News: Air quality, odor on Kandahar Airfield set to improve
Story by Sgt. 1st Class Erick Studenicka
KANDAHAR AIRFIELD, Afghanistan – New burn incinerators and the increased use of the Deep South Waste Water Treatment Plant promise to improve the quality – and odor – of the air on Kandahar Airfield in coming months, said environmental manager Tim Blevins July 16.
In fact, the increasing use of the Deep South plant will likely make Kandahar Airfield’s iconic Poo Pond nothing but an unpleasant olfactory memory within a year.
Blevins, a Department of Defense environmental specialist embedded with the 655th Regional Support Group, said Kandahar Airfield residents should notice a significant decrease in smoke and particulate emissions on the airbase within 2-3 months when waste incinerators replace the currently employed burn boxes.
Modern incinerators expose waste to temperatures of more than 2,000 degrees Fahrenheit and break down solids into ash and nonhazardous gases. The incinerators, built by NATO, will be located in the Deep South sector of the airfield.

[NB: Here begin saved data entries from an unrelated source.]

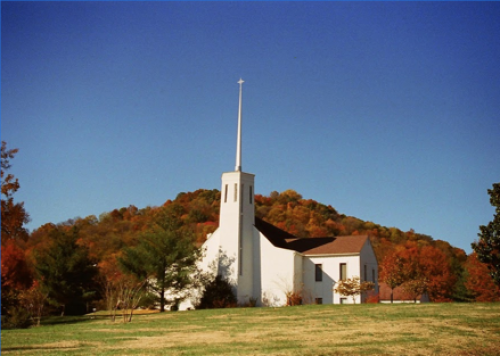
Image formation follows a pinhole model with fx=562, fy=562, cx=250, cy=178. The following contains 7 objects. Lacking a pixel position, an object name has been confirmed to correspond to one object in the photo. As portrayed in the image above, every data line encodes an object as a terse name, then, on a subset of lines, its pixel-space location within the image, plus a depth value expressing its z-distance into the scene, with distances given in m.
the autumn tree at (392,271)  47.07
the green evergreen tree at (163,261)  41.47
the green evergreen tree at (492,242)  30.79
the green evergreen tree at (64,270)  41.97
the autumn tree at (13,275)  33.81
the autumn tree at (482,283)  48.06
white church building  42.38
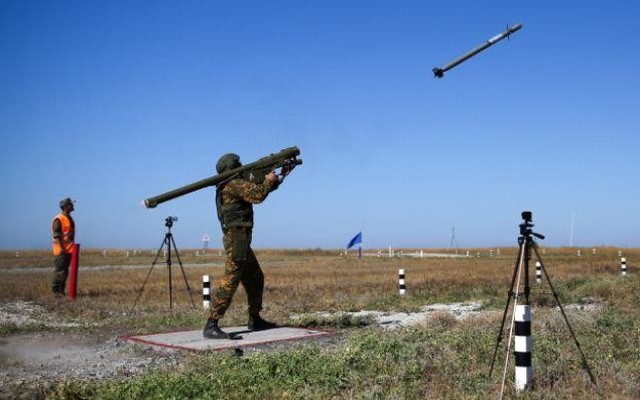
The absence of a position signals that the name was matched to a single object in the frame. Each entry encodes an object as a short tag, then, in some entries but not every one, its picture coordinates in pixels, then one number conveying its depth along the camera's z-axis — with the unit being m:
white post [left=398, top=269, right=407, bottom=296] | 17.49
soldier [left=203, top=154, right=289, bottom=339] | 9.77
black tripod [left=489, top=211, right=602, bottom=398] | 6.56
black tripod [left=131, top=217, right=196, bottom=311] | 15.09
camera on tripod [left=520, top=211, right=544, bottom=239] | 6.57
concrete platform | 9.09
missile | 13.98
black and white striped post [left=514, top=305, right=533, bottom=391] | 6.26
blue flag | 54.03
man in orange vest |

“The incinerators are far more efficient and will provide a hotter, more-controlled burn of the waste,” Blevins said.
“Residents will no longer see plumes of black smoke emitting from a burn box.”

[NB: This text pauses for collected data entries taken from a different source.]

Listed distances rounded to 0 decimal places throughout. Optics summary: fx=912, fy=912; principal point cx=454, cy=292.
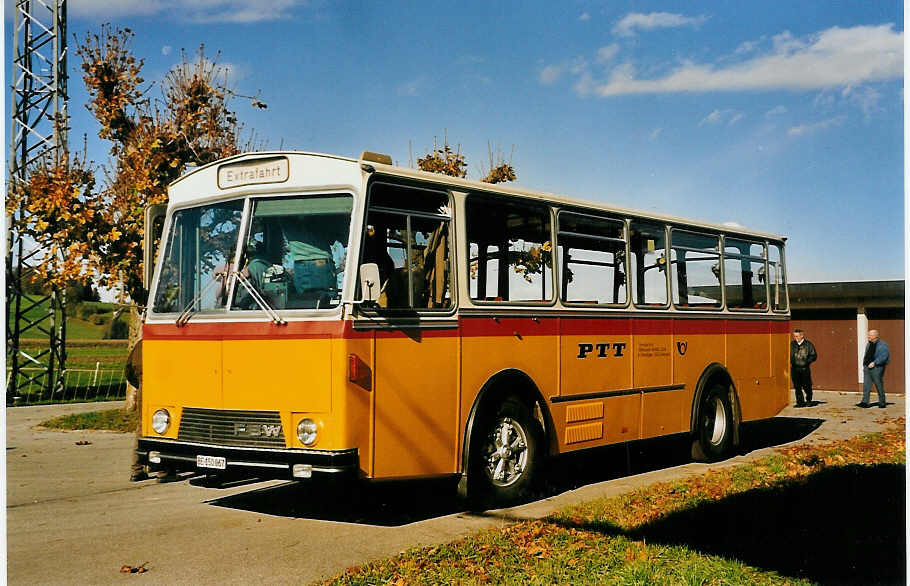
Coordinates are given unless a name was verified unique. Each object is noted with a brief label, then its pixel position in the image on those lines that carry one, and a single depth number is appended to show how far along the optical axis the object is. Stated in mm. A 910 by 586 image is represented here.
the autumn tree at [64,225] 15688
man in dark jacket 22297
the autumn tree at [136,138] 16062
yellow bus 7477
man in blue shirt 21359
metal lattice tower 18703
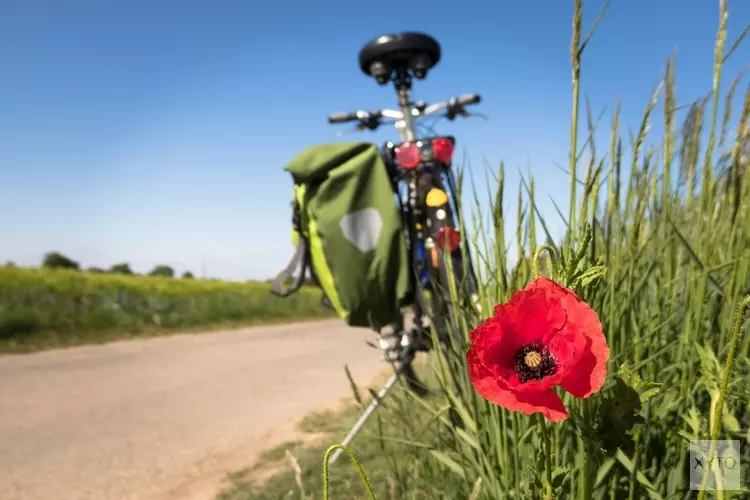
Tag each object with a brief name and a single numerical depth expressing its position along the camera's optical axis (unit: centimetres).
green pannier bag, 206
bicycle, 225
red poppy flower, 49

The other new facility in the Deep South sector of the airfield, the Deep South Waste Water Treatment Plant, will eventually end the lifespan of Kandahar Airfield’s infamous black water retention pond, widely known as Poo Pond. When the water treatment plant is fully on-line and operational requirements allow, likely within one year, Poo Pond will be drained and remediated, likely within one year according to Blevins. All of the pond’s treatment equipment will be removed and salvaged.
Before Poo Pond is closed, however, it will remain operational to supplant the Deep South plant. The Deep South plant, built and funded by NATO, is operational and servicing portions of Kandahar Airfield but not yet working at full capacity.
What it all means is a drastic reduction in wafting unpleasant odors on Kandahar Airfield.
“There is very little smell associated with the new wastewater plant,” said Blevins, 55, a resident of Hampton, Va. “The new plant is entirely different than the Poo Pond. While Poo Pond is an approved waste water treatment system, the new plant is an enclosed engineering solution to the wastewater problem similar to what you would see in your home town.”
In addition to assisting NATO officials with the oversight and management of the environmental projects on Kandahar Airfield’s 3,633 square acres, Blevins continually works to expand and improve the reuse and recycling processes on the airbase. Blevins said Kandahar Airfield generates an average of 100-130 tons of solid waste per day but 41 percent of the solid waste is recycled and reused, primarily in the local economy. On average, about 34 percent of refuse in the United States is recycled and reused.
Kandahar Airfield trash that is commonly reused or recycled includes: wood, cardboard, plastic, aluminum cans, mattresses, metal and tires. Some of Blevin’s environmental statistics are eye-opening: airbase residents recycle 30 tons of plastic bottles and aluminum cans weekly as well as 3.5 tons of tires. They also produce about 5.4 million gallons of black water (sewage water) per week.
Environmental officials also manage the proper disposal of the 95,000 kilograms of solid hazardous waste (mostly batteries) and 148,000 liters of liquid hazardous waste (mainly oil and petroleum) generated by the airbase’s units and personnel each month. Non-recyclable hazardous waste is containerized and shipped to Germany, where it is treated and disposed of safely.
Although Blevins said the base is making huge strides toward becoming an environmentally sustainable community, he said it’s the little things like cast-aside water bottles and trash in ditches that show some of Kandahar Airfield’s troops still need to hop aboard the environmental bandwagon.
“If I could get U.S. troops to treat this base just like their home stations, we would see a tremendous reduction in trash and eyesores,” Blevins said.